Former Fed Chief Alan Greenspan made fashionable the expression “conundrum.” When it comes to projecting mortgage rates, a woman will also meet a sort of conundrum. The country is now having a nationwide tug of war unfold between two substantial forces that effect mortgage rates. Each is pulling in a separate route. Correctly anticipating which side will triumph will determine the difference between mortgage rates forecasts that are right on the money, and mortgage rates predictions that are way off of what actually occurs.

At the very core of the issue on one side you have a rapidly slowing economy putting power on mortgage rates to tumble. In addition to that there is a glut of homes currently for sale on the market and a scantness of buyers. This exerts enormous pressure on mortgage rates to sink. However, on the opposing side you have inflation rising.

Rising inflation forces mortgage rates to go up. If I let you borrow $1,000 today for a period of one year, and inflation causes that same $1,000 to only be able to purchase the present day’s $900 worth of items one year from now, my $1,000 is really only valued at $900 when you factor in inflation.
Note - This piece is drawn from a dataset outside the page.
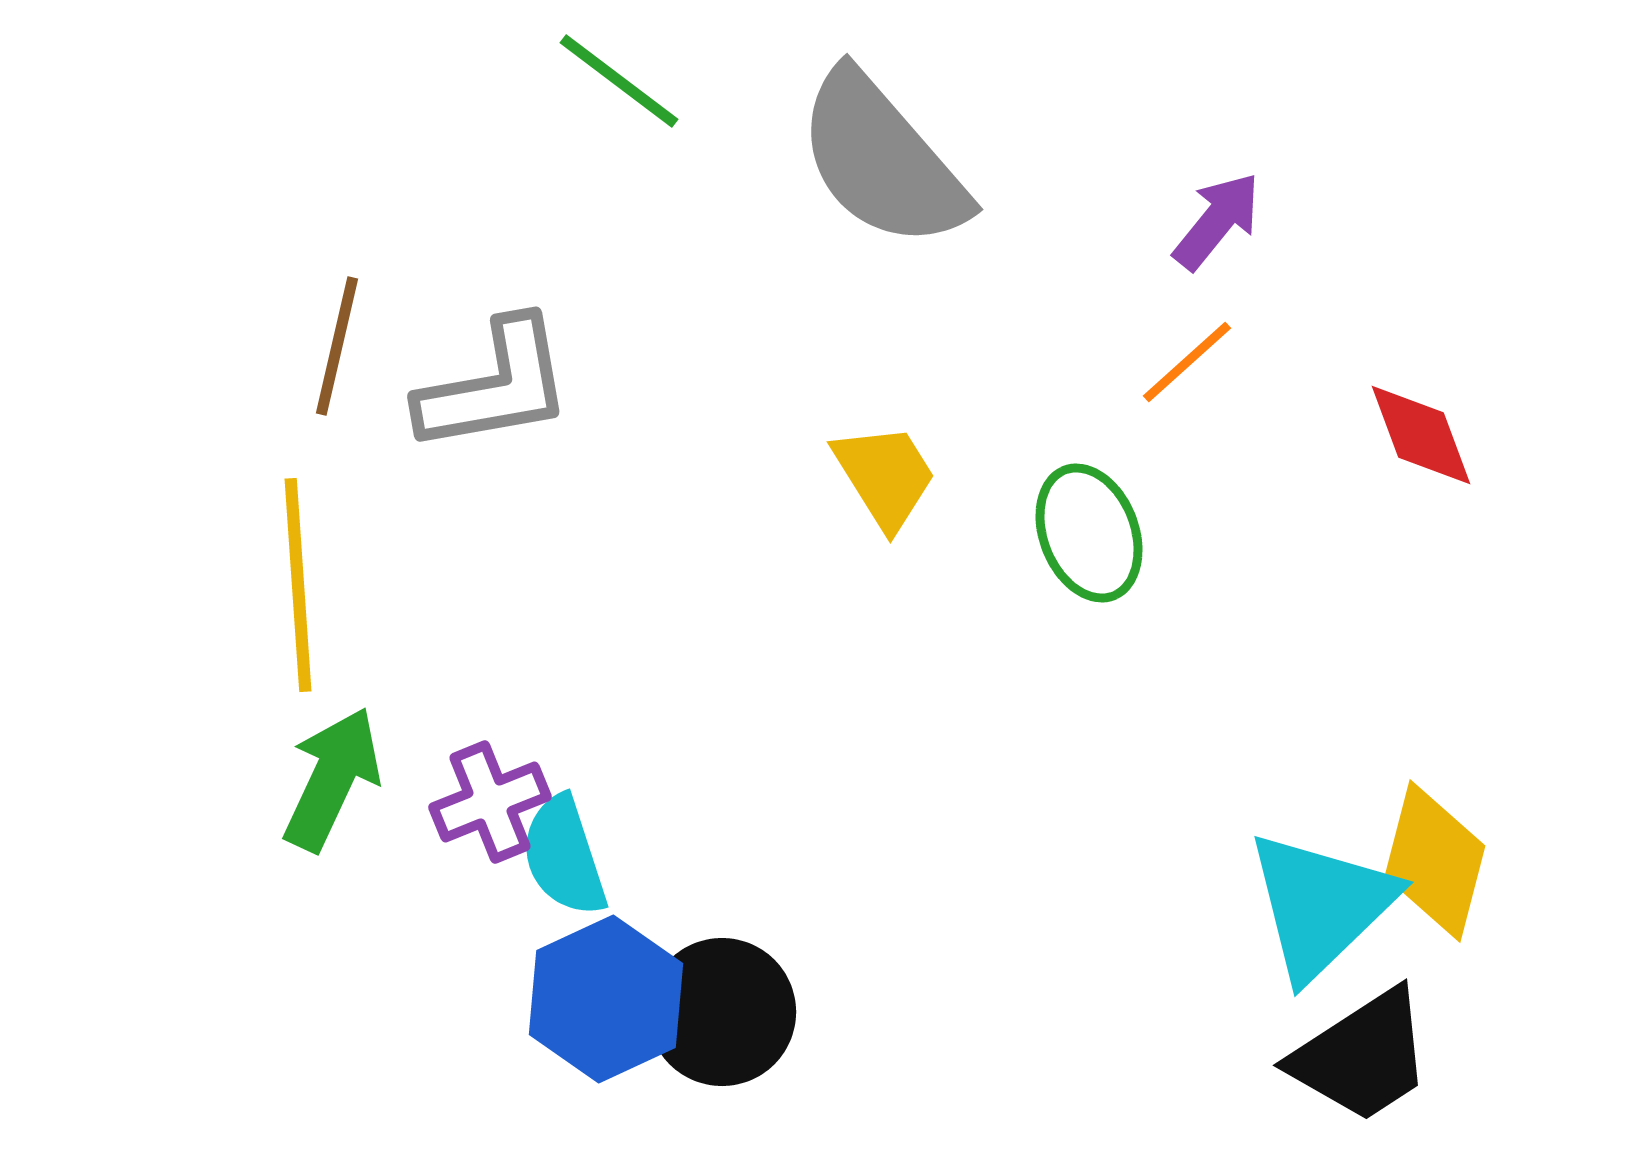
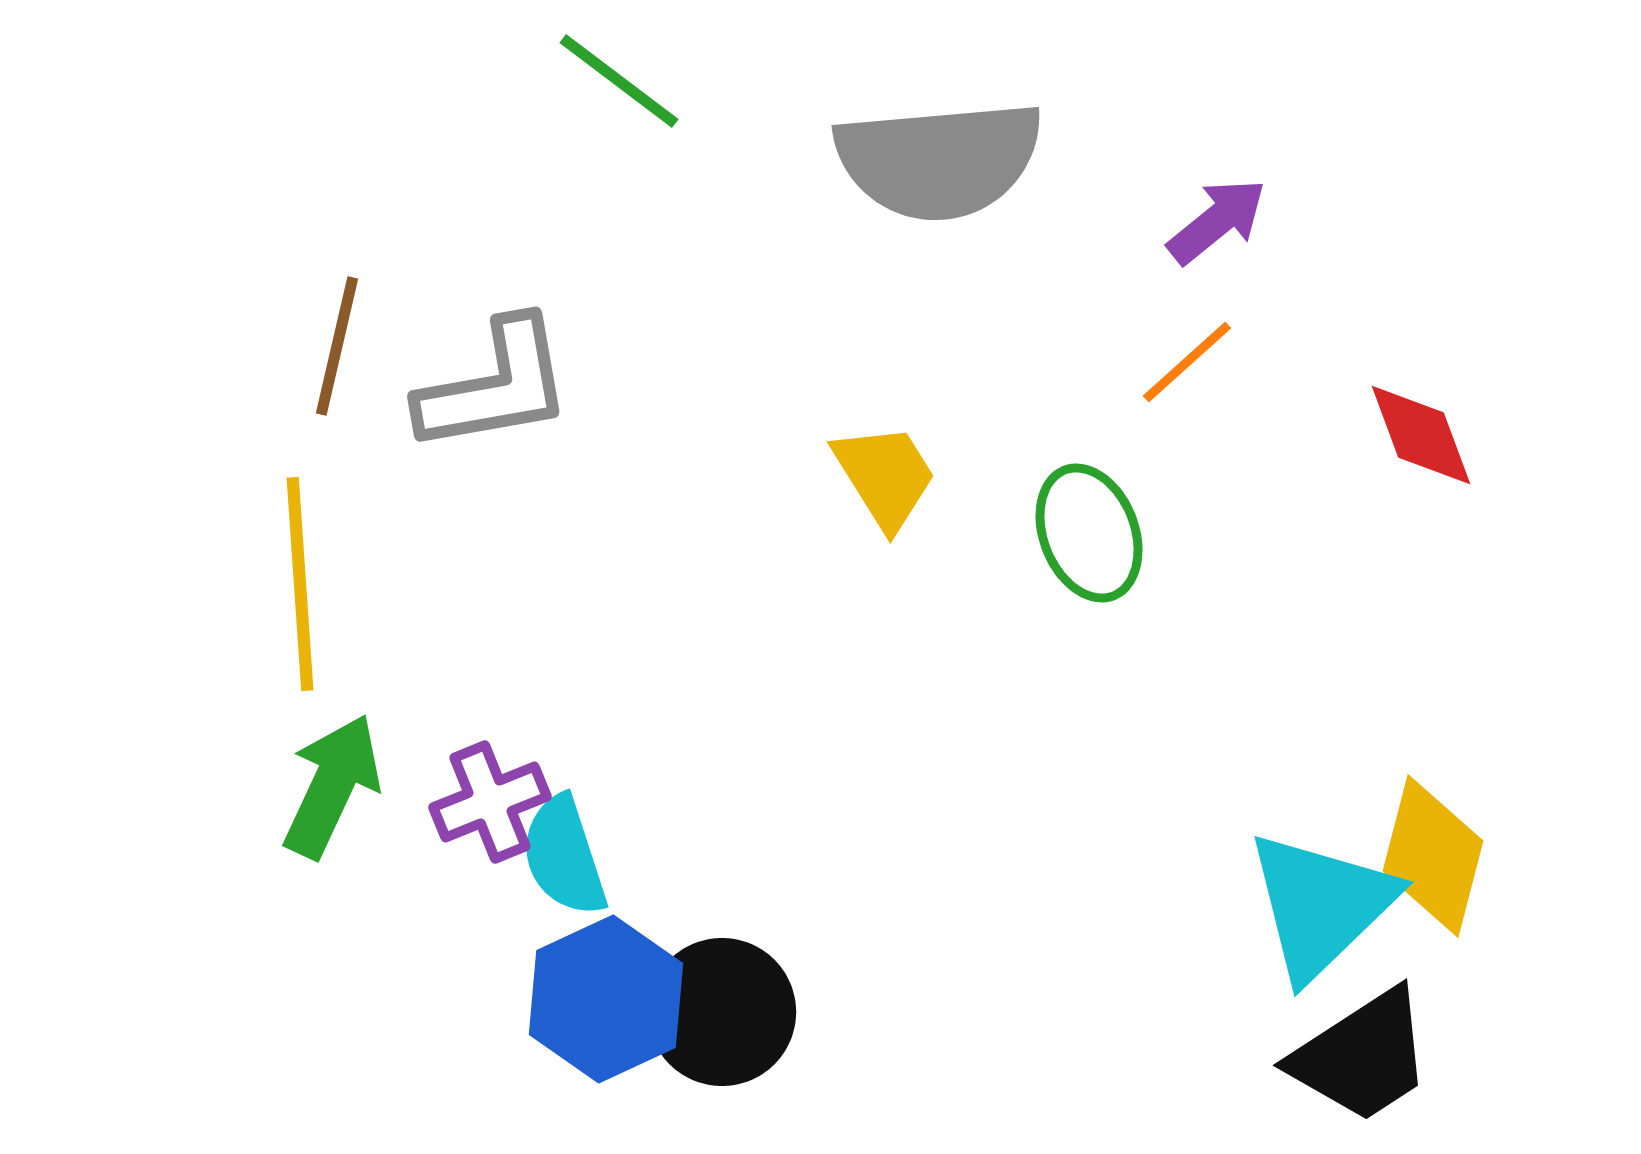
gray semicircle: moved 57 px right; rotated 54 degrees counterclockwise
purple arrow: rotated 12 degrees clockwise
yellow line: moved 2 px right, 1 px up
green arrow: moved 7 px down
yellow diamond: moved 2 px left, 5 px up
If are going up by 10% per year (and gasoline, heating, and food prices are going up by even more), I would need to be repaid at least 10% more one year from now just to break even.
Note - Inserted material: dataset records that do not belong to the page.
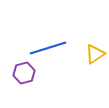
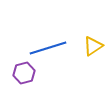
yellow triangle: moved 2 px left, 8 px up
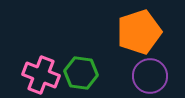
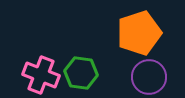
orange pentagon: moved 1 px down
purple circle: moved 1 px left, 1 px down
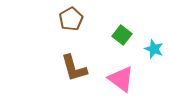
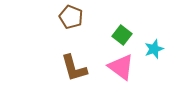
brown pentagon: moved 2 px up; rotated 20 degrees counterclockwise
cyan star: rotated 30 degrees clockwise
pink triangle: moved 12 px up
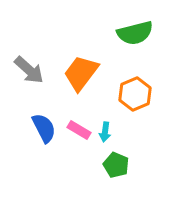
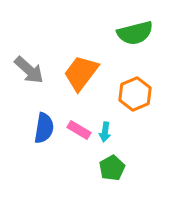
blue semicircle: rotated 36 degrees clockwise
green pentagon: moved 4 px left, 3 px down; rotated 20 degrees clockwise
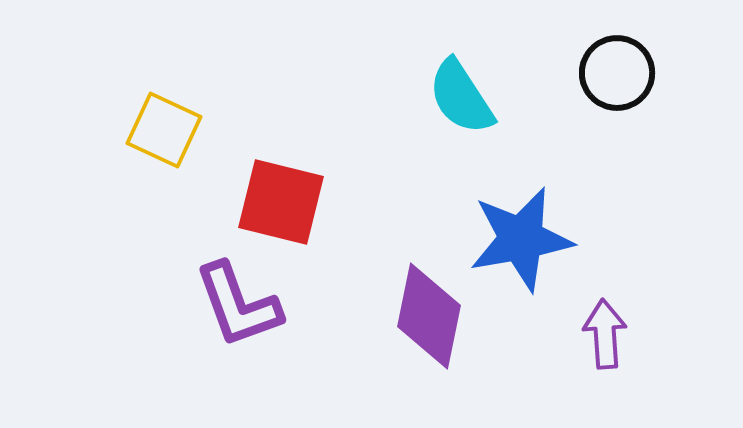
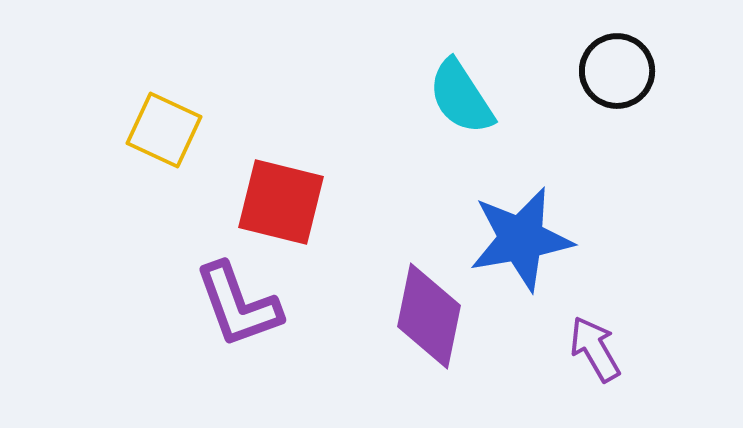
black circle: moved 2 px up
purple arrow: moved 10 px left, 15 px down; rotated 26 degrees counterclockwise
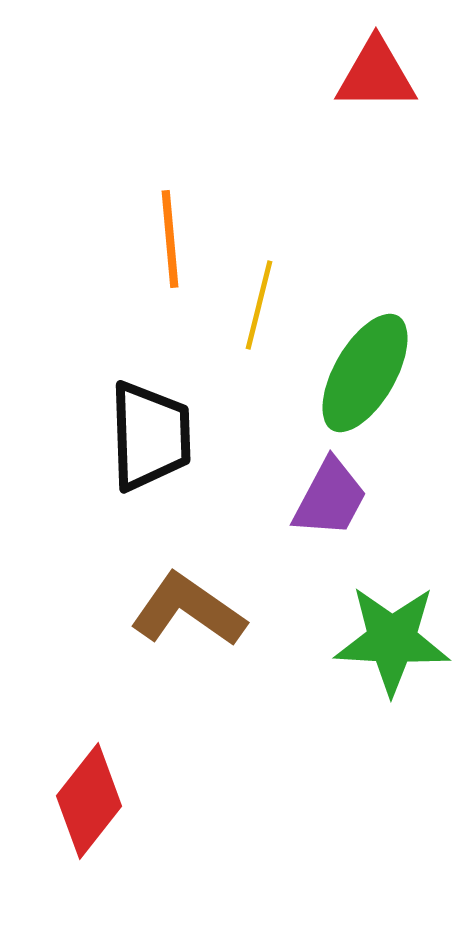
The trigger of inflation is central bankers creating too much money out of thin air. Just as wet roads are a symptom of rain, rising prices are a symptom of inflation. Rising prices aren’t inflation, they are merely a symptom of the real issue: dilution of the value of money. This dilution is a result of an excess of money printing by central banks and governments. It is not that prices are going up, it’s the value of money falling.

The higher the inflation rate, the greater the yield that banks demand in order to lend money. Normally, lenders require a real profit of at minimum 2%. That’s 2% on top of whatever the actual rate of inflation is at.

The subprime mortgage crisis has caused a great deal of stress to the financial system and with the Federal Reserve printing money like crazy to bail out Wall Street investment firms, as well as creating money like crazy to cover government deficit spending, inflation will continue to rise. It is highly probable that forecasts of higher interest rates to come with every passing month will be accurate.

In spite of a slowing economy, growing inflation will force lenders to require higher interest rates. The days of dropping mortgage rates are long gone. The most accurate mortgage rates predictions are for step by step increases later this year and into next.